**What needs to be done:**
Transcribe every record exactly as it appears.
== Records supplied
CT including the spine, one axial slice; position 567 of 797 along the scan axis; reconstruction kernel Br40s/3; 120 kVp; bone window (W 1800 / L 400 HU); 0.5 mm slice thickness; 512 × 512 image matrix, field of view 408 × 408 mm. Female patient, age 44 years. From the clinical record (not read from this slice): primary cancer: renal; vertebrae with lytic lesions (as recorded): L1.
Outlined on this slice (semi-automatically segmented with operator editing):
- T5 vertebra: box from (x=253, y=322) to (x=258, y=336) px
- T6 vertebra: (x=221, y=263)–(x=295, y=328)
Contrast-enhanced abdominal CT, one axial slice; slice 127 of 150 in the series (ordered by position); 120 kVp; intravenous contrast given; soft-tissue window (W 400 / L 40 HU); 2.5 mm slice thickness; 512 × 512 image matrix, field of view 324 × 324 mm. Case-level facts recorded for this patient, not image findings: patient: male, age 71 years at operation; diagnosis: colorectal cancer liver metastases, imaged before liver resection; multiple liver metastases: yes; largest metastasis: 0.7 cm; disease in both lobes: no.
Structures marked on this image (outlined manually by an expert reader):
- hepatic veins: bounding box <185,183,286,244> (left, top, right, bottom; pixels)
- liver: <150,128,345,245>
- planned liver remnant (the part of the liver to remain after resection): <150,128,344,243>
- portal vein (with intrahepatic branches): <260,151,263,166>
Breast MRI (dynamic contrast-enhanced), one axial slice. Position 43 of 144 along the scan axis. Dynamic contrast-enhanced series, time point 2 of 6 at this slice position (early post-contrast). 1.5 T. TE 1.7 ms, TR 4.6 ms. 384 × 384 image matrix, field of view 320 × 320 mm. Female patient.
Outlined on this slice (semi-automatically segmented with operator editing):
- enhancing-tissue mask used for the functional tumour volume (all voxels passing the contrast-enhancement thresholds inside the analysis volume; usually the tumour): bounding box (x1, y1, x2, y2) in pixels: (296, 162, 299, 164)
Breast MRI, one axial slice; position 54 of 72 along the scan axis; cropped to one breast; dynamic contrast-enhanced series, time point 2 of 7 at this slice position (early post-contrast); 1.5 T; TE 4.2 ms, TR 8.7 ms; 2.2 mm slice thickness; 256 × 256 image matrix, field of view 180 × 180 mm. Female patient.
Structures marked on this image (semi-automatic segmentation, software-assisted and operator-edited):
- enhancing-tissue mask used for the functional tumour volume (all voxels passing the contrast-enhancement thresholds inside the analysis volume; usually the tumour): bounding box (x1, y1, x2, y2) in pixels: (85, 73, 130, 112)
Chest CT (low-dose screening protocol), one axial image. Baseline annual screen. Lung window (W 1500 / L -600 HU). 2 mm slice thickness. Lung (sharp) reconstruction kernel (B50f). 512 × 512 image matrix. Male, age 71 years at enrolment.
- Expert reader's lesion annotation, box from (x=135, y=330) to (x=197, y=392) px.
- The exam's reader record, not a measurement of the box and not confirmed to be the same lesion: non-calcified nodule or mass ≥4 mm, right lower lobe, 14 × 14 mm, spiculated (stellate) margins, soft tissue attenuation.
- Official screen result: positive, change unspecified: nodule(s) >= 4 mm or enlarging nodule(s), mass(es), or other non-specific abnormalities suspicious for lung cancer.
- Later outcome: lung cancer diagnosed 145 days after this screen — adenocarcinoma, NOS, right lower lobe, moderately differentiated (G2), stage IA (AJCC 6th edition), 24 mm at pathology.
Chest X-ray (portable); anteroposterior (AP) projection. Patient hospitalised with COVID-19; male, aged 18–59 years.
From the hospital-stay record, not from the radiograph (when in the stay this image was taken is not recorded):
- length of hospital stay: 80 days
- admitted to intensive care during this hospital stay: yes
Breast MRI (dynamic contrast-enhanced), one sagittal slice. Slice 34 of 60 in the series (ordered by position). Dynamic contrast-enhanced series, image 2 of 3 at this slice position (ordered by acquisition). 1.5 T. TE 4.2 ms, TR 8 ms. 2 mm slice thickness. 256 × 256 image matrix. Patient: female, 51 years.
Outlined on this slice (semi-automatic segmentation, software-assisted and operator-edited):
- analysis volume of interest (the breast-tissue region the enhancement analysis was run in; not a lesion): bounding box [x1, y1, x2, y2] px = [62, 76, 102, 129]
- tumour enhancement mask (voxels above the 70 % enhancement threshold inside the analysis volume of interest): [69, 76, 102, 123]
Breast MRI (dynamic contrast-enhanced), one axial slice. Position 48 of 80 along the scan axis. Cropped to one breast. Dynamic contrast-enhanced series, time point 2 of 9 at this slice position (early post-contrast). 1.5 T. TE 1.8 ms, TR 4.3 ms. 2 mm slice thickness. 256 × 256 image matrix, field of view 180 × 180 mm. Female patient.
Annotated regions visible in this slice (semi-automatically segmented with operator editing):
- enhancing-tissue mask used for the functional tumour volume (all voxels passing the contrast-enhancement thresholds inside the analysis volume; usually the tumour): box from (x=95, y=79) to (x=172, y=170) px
====
**Answer section:**
CT including the spine, one axial slice; position 567 of 797 along the scan axis; reconstruction kernel Br40s/3; 120 kVp; bone window (W 1800 / L 400 HU); 0.5 mm slice thickness; 512 × 512 image matrix, field of view 408 × 408 mm. Female patient, age 44 years. From the clinical record (not read from this slice): primary cancer: renal; vertebrae with lytic lesions (as recorded): L1.
Outlined on this slice (semi-automatically segmented with operator editing):
- T5 vertebra: box from (x=253, y=322) to (x=258, y=336) px
- T6 vertebra: (x=221, y=263)–(x=295, y=328)
Contrast-enhanced abdominal CT, one axial slice; slice 127 of 150 in the series (ordered by position); 120 kVp; intravenous contrast given; soft-tissue window (W 400 / L 40 HU); 2.5 mm slice thickness; 512 × 512 image matrix, field of view 324 × 324 mm. Case-level facts recorded for this patient, not image findings: patient: male, age 71 years at operation; diagnosis: colorectal cancer liver metastases, imaged before liver resection; multiple liver metastases: yes; largest metastasis: 0.7 cm; disease in both lobes: no.
Structures marked on this image (outlined manually by an expert reader):
- hepatic veins: bounding box <185,183,286,244> (left, top, right, bottom; pixels)
- liver: <150,128,345,245>
- planned liver remnant (the part of the liver to remain after resection): <150,128,344,243>
- portal vein (with intrahepatic branches): <260,151,263,166>
Breast MRI (dynamic contrast-enhanced), one axial slice. Position 43 of 144 along the scan axis. Dynamic contrast-enhanced series, time point 2 of 6 at this slice position (early post-contrast). 1.5 T. TE 1.7 ms, TR 4.6 ms. 384 × 384 image matrix, field of view 320 × 320 mm. Female patient.
Outlined on this slice (semi-automatically segmented with operator editing):
- enhancing-tissue mask used for the functional tumour volume (all voxels passing the contrast-enhancement thresholds inside the analysis volume; usually the tumour): bounding box (x1, y1, x2, y2) in pixels: (296, 162, 299, 164)
Breast MRI, one axial slice; position 54 of 72 along the scan axis; cropped to one breast; dynamic contrast-enhanced series, time point 2 of 7 at this slice position (early post-contrast); 1.5 T; TE 4.2 ms, TR 8.7 ms; 2.2 mm slice thickness; 256 × 256 image matrix, field of view 180 × 180 mm. Female patient.
Structures marked on this image (semi-automatic segmentation, software-assisted and operator-edited):
- enhancing-tissue mask used for the functional tumour volume (all voxels passing the contrast-enhancement thresholds inside the analysis volume; usually the tumour): bounding box (x1, y1, x2, y2) in pixels: (85, 73, 130, 112)
Chest CT (low-dose screening protocol), one axial image. Baseline annual screen. Lung window (W 1500 / L -600 HU). 2 mm slice thickness. Lung (sharp) reconstruction kernel (B50f). 512 × 512 image matrix. Male, age 71 years at enrolment.
- Expert reader's lesion annotation, box from (x=135, y=330) to (x=197, y=392) px.
- The exam's reader record, not a measurement of the box and not confirmed to be the same lesion: non-calcified nodule or mass ≥4 mm, right lower lobe, 14 × 14 mm, spiculated (stellate) margins, soft tissue attenuation.
- Official screen result: positive, change unspecified: nodule(s) >= 4 mm or enlarging nodule(s), mass(es), or other non-specific abnormalities suspicious for lung cancer.
- Later outcome: lung cancer diagnosed 145 days after this screen — adenocarcinoma, NOS, right lower lobe, moderately differentiated (G2), stage IA (AJCC 6th edition), 24 mm at pathology.
Chest X-ray (portable); anteroposterior (AP) projection. Patient hospitalised with COVID-19; male, aged 18–59 years.
From the hospital-stay record, not from the radiograph (when in the stay this image was taken is not recorded):
- length of hospital stay: 80 days
- admitted to intensive care during this hospital stay: yes
Breast MRI (dynamic contrast-enhanced), one sagittal slice. Slice 34 of 60 in the series (ordered by position). Dynamic contrast-enhanced series, image 2 of 3 at this slice position (ordered by acquisition). 1.5 T. TE 4.2 ms, TR 8 ms. 2 mm slice thickness. 256 × 256 image matrix. Patient: female, 51 years.
Outlined on this slice (semi-automatic segmentation, software-assisted and operator-edited):
- analysis volume of interest (the breast-tissue region the enhancement analysis was run in; not a lesion): bounding box [x1, y1, x2, y2] px = [62, 76, 102, 129]
- tumour enhancement mask (voxels above the 70 % enhancement threshold inside the analysis volume of interest): [69, 76, 102, 123]
Breast MRI (dynamic contrast-enhanced), one axial slice. Position 48 of 80 along the scan axis. Cropped to one breast. Dynamic contrast-enhanced series, time point 2 of 9 at this slice position (early post-contrast). 1.5 T. TE 1.8 ms, TR 4.3 ms. 2 mm slice thickness. 256 × 256 image matrix, field of view 180 × 180 mm. Female patient.
Annotated regions visible in this slice (semi-automatically segmented with operator editing):
- enhancing-tissue mask used for the functional tumour volume (all voxels passing the contrast-enhancement thresholds inside the analysis volume; usually the tumour): box from (x=95, y=79) to (x=172, y=170) px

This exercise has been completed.